Slanderous New Yorker article is part of an undeclared war against Poland, says influential conservative writer and commentator

By admin
4 Min Read

In a recent article for The New Yorker magazine, it was claimed that the Polish government is conducting “an effort to exonerate Poland of any role in the deaths of three million Jews in Poland during Nazi occupation.”

Polish writer and conservative commentator Rafał Ziemkiewicz, cited by, claimed that the article in the magazine was not an accident and was an element of an undeclared war against Poland. The goal of this war is the fulfillment of property claims concerning heirless Jewish property.

He reminded that The New Yorker prided itself on the supposed best fact-checking system in the world, and it would be naïve to believe that this system had failed in the case of this article.

“They knew very well what they were publishing. Any editor seeing something as horrific as those ‘three million’ would consider and check it. Someone must’ve told him: ‘Listen, don’t verify it. We’ll apologize later, release a statement, but for now we must send out those ‘three million’ into the world’,” Ziemkiewicz explained.

The writer also pointed out that New York is the center of anti-Polish activity on the international arena. He emphasized that property claims put forward by Jewish organizations towards Poland are illegal — in no legal system in the world is there legislation which permits inheritance based on a tribal line.

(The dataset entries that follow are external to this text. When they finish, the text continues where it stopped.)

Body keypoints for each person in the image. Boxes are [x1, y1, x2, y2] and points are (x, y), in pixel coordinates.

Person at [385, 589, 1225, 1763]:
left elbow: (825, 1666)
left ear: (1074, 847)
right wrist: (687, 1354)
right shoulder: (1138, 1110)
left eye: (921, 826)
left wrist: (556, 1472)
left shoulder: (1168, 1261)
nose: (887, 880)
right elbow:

“To force money out of Poles under the guise of Holocaust reparations in the form of heirless property, which is what is being attempted by the gang of New York extorters called the World Jewish Congress, Poles have to be blamed for the Holocaust,” he stated.

Ziemkiewicz added that these demands are being justified based on the rule: “It cannot be allowed for a criminal to inherit after its victim. Poland will have to be put in the position of the criminal to have justification for Act 447.” (Justice for Uncompensated Survivors Today (JUST) is a 2017 Act of US Congress, requiring reporting on acts of certain foreign countries on Holocaust-era assets and related issues.)

On March 24, The New Yorker published an article written by Masha Gessen which defended Polish historians who were sentenced for defaming Edward Malinowski who had protected Jews during the war. Gessen had published several scandalous claims concerning Poles in her text. The fragment which drew the greatest ire of commentators in Poland was the lead of the text saying that the Polish government is conducting an “ongoing effort to exonerate Poland of any role in the deaths of three million Jews in Poland during the Nazi occupation.”

She also accused the Polish government of revisionism and attempts to “bring back an old and comforting story of Poland as a ‘noble victim’.”

The article was met with strong backlash from Polish commentators, Polish diplomacy and also from a number of Jewish organizations, such as the American Jewish Committee.